All of this to say, that to me, epilepsy is normal. I live my life around my epilepsy. I have no other choice. It is not “special” and it is not something I have for use to my benefit. It simply is.

I will take medication twice daily for the rest of my life. I will still have partial and grand mal seizures. Stress and sleep deprivation are triggers, and I cannot avoid those. Sometimes I have to stop and sleep. Sometimes that means I can’t meet deadlines, or fulfill commitments. That’s not a special right. That’s something I have to do to ensure my safety.

It’s not a special right. It simply is.

Student Government and Disability Access

I’m excited to say that Colton Jessie and Kendrick Bryan have won the Student Government Association election for President and Executive Vice-President respectively, at WKU.  Kendrick was running for re-election, and Colton was running for his first term. What has me so excited about this is that one of the issues that Colton ran on was increasing disability access on campus (not to mention he supports domestic partnership benefits for WKU employees, woot!). Like I pointed out in this post, Western’s campus is pretty inaccessible, because of its location on a huge hill, and because many buildings weren’t constructed with the differently-abled in mind.
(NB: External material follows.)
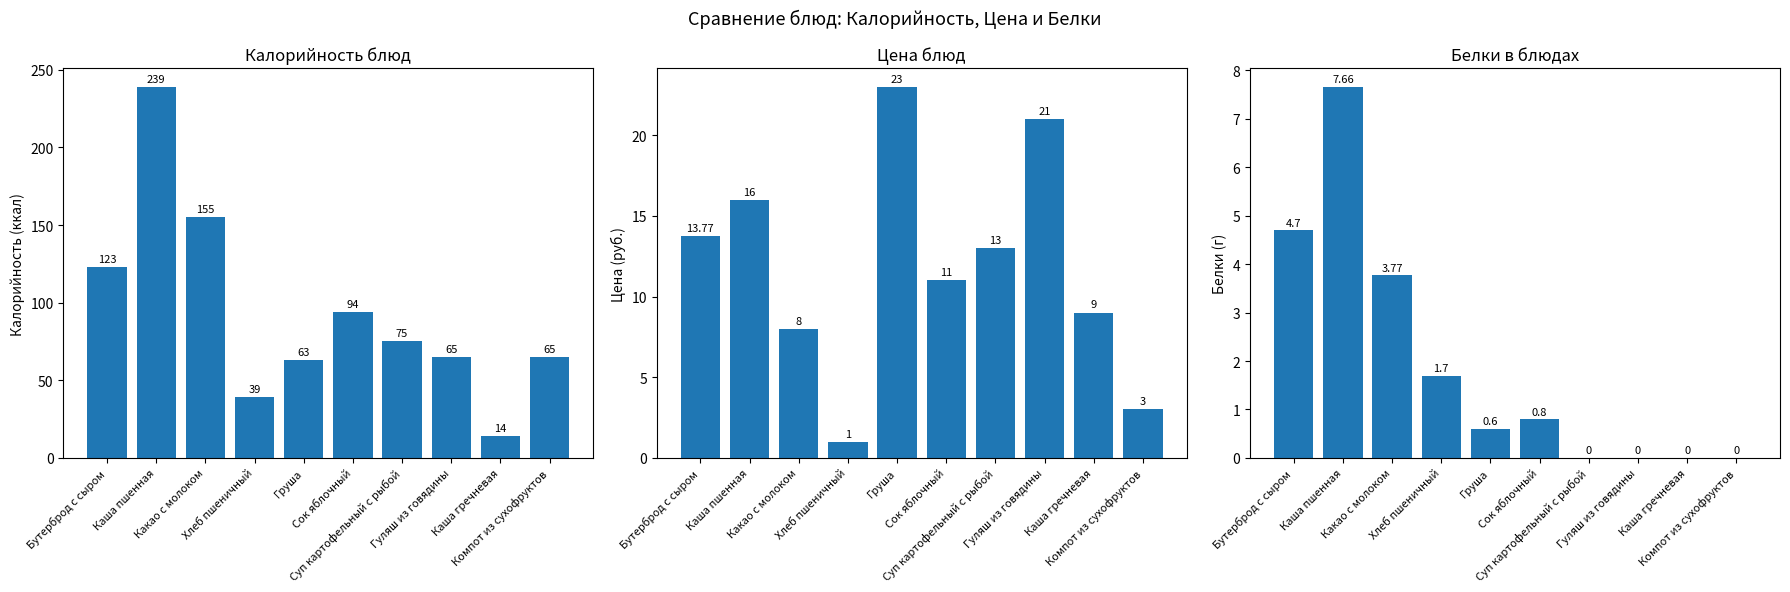

Rank the series at Суп картофельный с рыбой from highest to lowest value.

Калорийность, Цена, Белки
Western’s student government boasts of being the most active in the state—but it has a lot of improving to do.  1,209 votes were cast in this election, and considering we have many, many more students than this (about 18,000 when you take our satellite campuses into consideration), that’s not a lot. Student government has a similar reputation as politics and government in general—that it’s a useless body, with little accomplishment, and its members involved solely for personal interest. SGA’s budget is significant—over $100k. Most of it goes to student organizations on campus, to fund whatever it is those organizations are doing, with a limit of $500 each. But there’s a lot of money that can be spent however the student Senate wants—including adding ramps, curb cuts, or whatever.

I suspect, however, that most of their effort in regards to this issue will be meeting with university officials, and passing resolutions. I was in SGA for two years, and served in several different positions, and SGA has a lot of influence. Just bringing this issue up with administrators can have a huge impact. SGA can also work with University Senate—the faculty’s version of SGA—to bring up issues and get things done. But of course speaking with officials shouldn’t be the only things done–talking to differently abled students about their experiences on campus, bringing awareness to this issue, and lobbying Frankfort for more aid should also be priorities.

I spoke with Colton during the election, after he came to speak at the Student Identity Outreach meeting on campus, and he’s very eager to work on this issue. We’re supposed to meet soon, to get the ball rolling. Updates will be posted as soon as any developments occur.